Pinheiro terá percebido que seria cozido sozinho na chama ardente na CPI, tendo sugerido a Galamba o envio das notas que confirmavam as perguntas combinadas, desprezadas pelo Ministério das Infraestruturas, alegadamente, por serem “informais”. Mas, que diabo!? Alguma vez um “combinanço” deste jaez poderia ter carácter formal? O que ficaria a faltar? Por absurdo, e mal comparado, luvas de um saco azul de uma qualquer autarquia firmadas em folha de 25 linhas e selo branco?! Tenham dó!

Obviamente que Pinheiro foi, ingenuamente acrescente-se, buscar o “seu” computador pois tinha receio que a formatação e/ou manipulação do seu conteúdo os deixassem como responsável único pela perversão do inquérito à então CEO da TAP. Aquele momento clássico de que a culpa é do mordomo, ou do motorista, como na atualização socrática da rábula.

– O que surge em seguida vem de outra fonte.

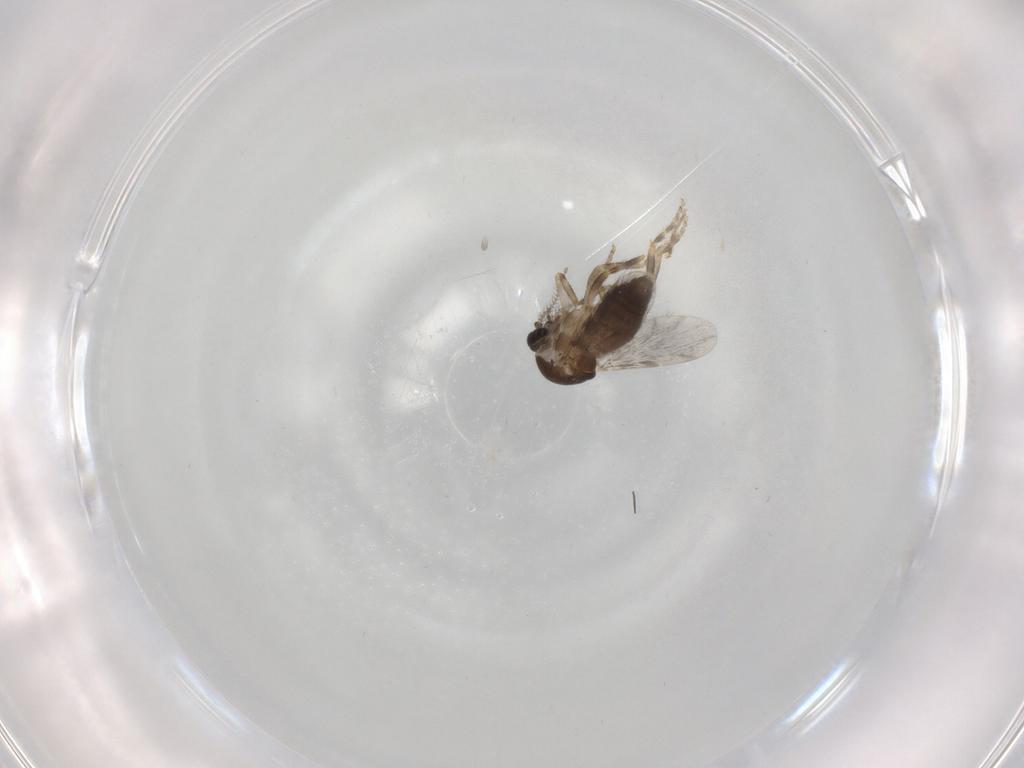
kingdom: Animalia
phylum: Arthropoda
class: Insecta
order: Diptera
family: Ceratopogonidae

O episódio das agressões, de ter ficado preso dentro do edifício, do recurso ao SIS por parte de Galamba, da transmissão em comunicado por parte do ministério do que se tinha passado naquela noite, tentando antecipar a sua versão à que, inevitavelmente, Pinheiro iria veicular, veio revelar a saciedade, a total incapacidade do “João amigo de Sócrates” em gerir um rancho folclórico, quanto mais um organismo governativo. Veio também penosamente confirmar, inclusive com dor, que as ministras políticas deste governo, Mariana Vieira da Silva, calada e muda, e Ana Catarina Mendes, desautorizada hora-sim, hora-não, não têm qualquer peso político neste, ou em qualquer outro, governo, por total falta de vocação para o cargo.

A terceira versão da governação Costa, naturalmente já não existe, tenha ou não Marcelo a demitido, tenha ou não dissolvido a AR.

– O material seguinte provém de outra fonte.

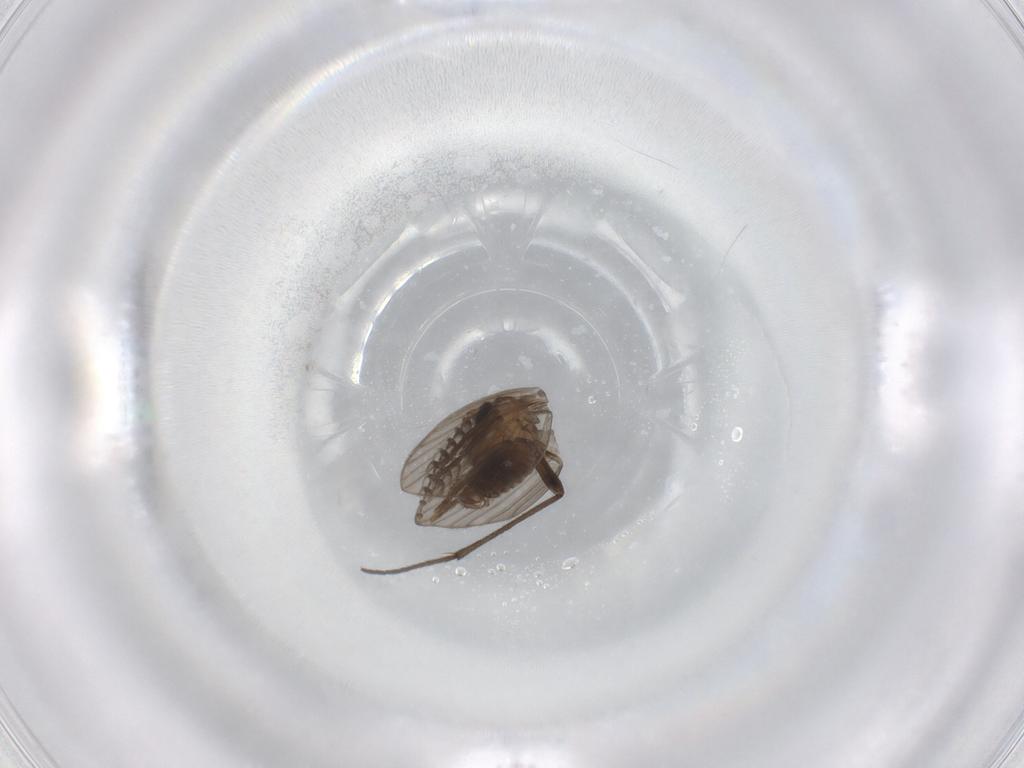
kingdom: Animalia
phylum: Arthropoda
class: Insecta
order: Diptera
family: Psychodidae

É aí que Costa decide tirar o joker do bolso esquerdo, combinando aquela inenarrável rábula do “demito-me, não te demites nada”, que vem desafiar, como nunca, Marcelo.

As coisas estão más para o governo, mas só podem piorar. Costa pica, com ferros longos e duros, um Marcelo ferido, esperando que a adrenalina do professor o leve a partir a loiça, dando involuntariamente uma última oportunidade a Costa. Seria o adeus á CPI da TAP, permitindo a Costa apresentar-se o mais fresco possível, argumentar que sobrevoou as trapalhadas sem que fosse parte destas.

Marcelo, espero, terá a frieza dos sábios, engolindo o sapo da humilhação, mas deixando que este governo-morto se mumifique, permitindo que a CPI  seja um “abre-te sésamo” na gruta fundo das moedas de oiro da TAP, e que implique e desmascare os 40 parceiros de um qualquer Ali Babá de trazer por casa. Este governo dificilmente chega a Agosto na sua plenitude de funções. Mas não deve ter indulto.

Marcelo, “noutra vida”, minha e dele, a propósito doutra situação marcante da nossa vida pública, disse-me profeticamente que “o problema do homem inteligente é esquecer-se que há sempre alguém mais inteligente que o pode querer destruir”.

Espero que faça jus da fama de ser o homem mais inteligente.